In a court of appeals decision filed February 16, 2016, Heron Bay Acquisition, LLC v. United Metal Finishing, Inc., Heron appealed the trial court's summary judgment order dismissing his Unfair or Deceptive Trade Practices Act (UDTPA) claim.

Heron Bay Acquisition wanted to buy United Metal Finishing's business and real estate. The parties entered into an Asset Purchase Agreement (APA) and real estate purchase contract.  The APA gave Heron the exclusive right to purchase United Metal Finishing, "by preventing defendants from negotiating with other potential purchasers."  The APA also provided a right to terminate the APA after a specific date if the sale had not yet occurred, unless the termination was from a willful breach.

Plaintiff discovered that defendants had discussions about selling United Metal Finishing with another party.  Because the defendants had violated the "no-shop clause" in the APA, plaintiff added a claim for violation of the Unfair or Deceptive Trade Practices Act (UDTPA claim). The trial court entered summary judgment for defendants on the UDTPA claim but denied defendant's motion for summary judgment on claims for breach of contract based on the violation of the no-shop clause.

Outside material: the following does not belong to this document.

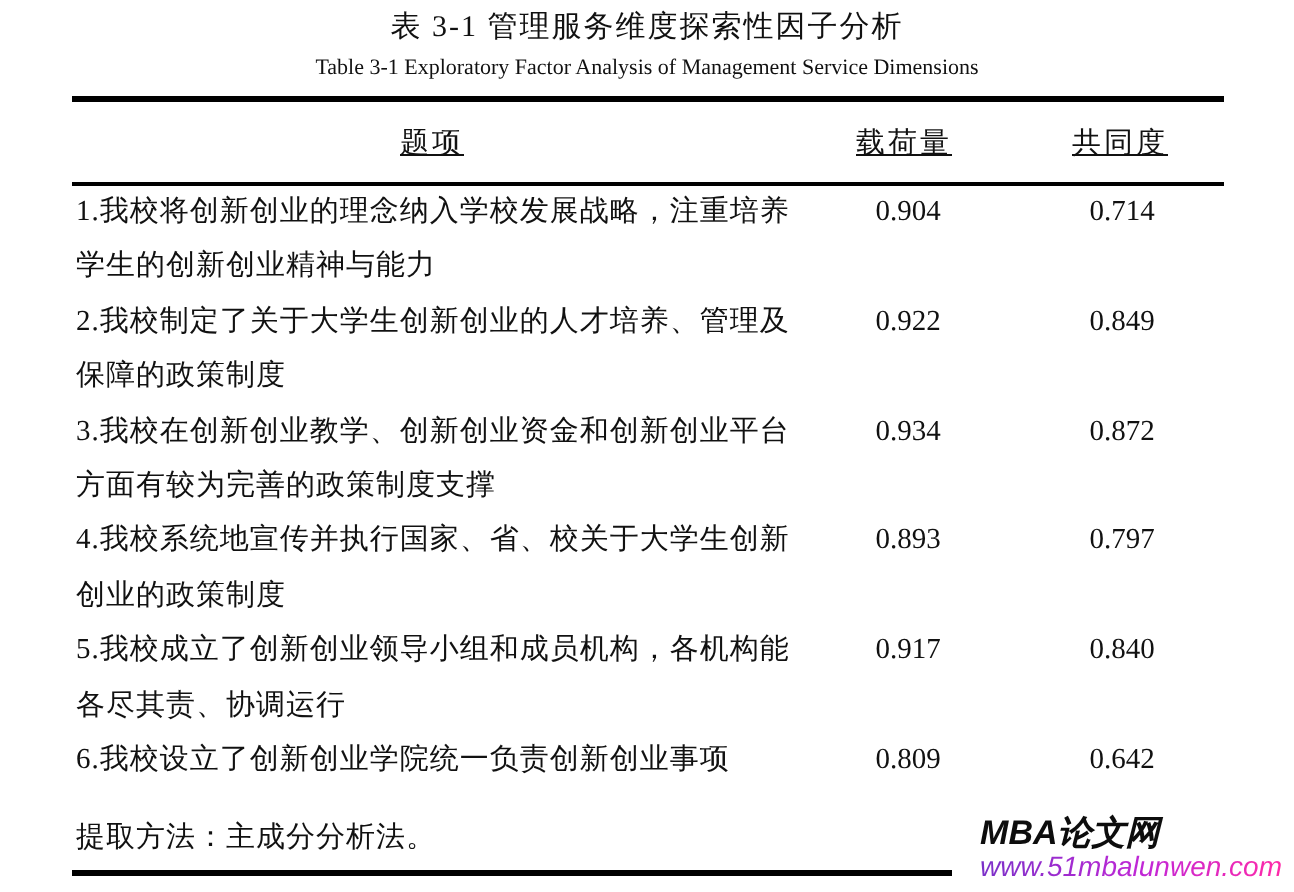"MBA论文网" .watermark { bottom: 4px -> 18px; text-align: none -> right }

Under N.C. Gen. Stat. § 75-1.1(a) (2013), the elements of an unfair or deceptive trade practice are:

  1. An unfair or deceptive act or practice by [the] defendant,
  2. In or affecting commerce,
  3. Which proximately caused actual injury to [the] plaintiff.

Wilson v. Blue Ridge Elec. Membership Corp., 157 N.C. App. 355, 357, 578    S.E.2d 692, 694 (2003).

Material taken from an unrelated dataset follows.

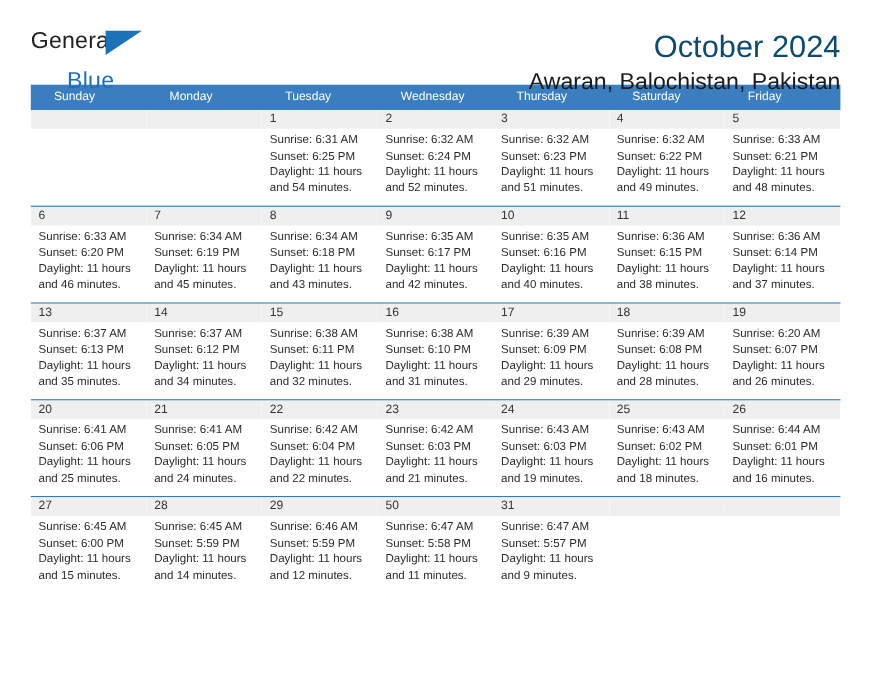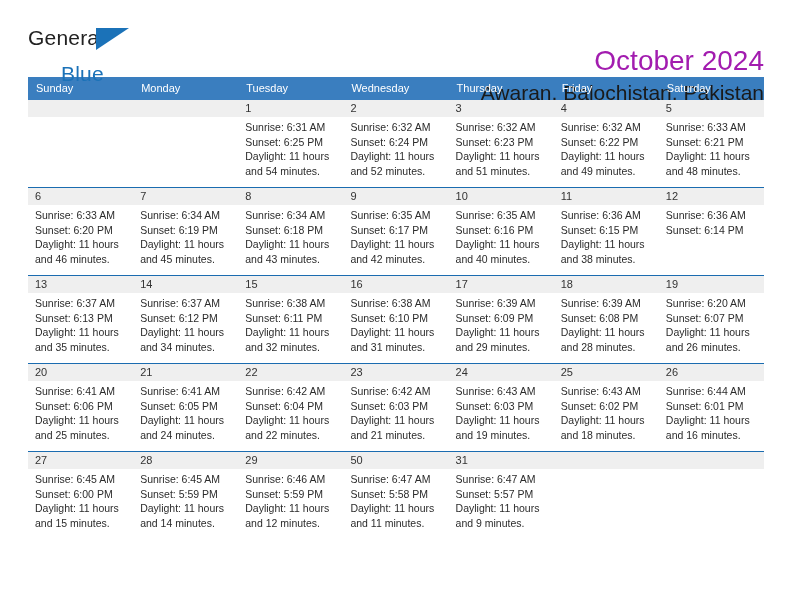"October 2024" .cal-title { color: #a21caf -> #0c4a6e; margin-top: 18px -> none }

Unfair or deceptive trade practices are separate from breach of contract actions. Some type of egregious or aggravating circumstances must be present before a UDTPA claim can succeed.  In this case, plaintiff failed to identify any substantial aggravating circumstance on top of the breach that could satisfy a UDTPA claim. Without the "no-shop clause," defendants could freely negotiate selling the same business and land with other parties. The court found that the plaintiff only had a "simple breach of contract" claim.  The court also found that the negotiations, even though they violated the "no-shop clause" did not result in a change in the plaintiff's status, so they did not fit the elements of an unfair or deceptive trade practice.

Although the court noted that defendant's sales negotiations with other parties "indicated defendant's intention to deliberately sabotage the APA," without proof that defendant's termination resulted from the breaching negotiations, the trial court's dismissal stands.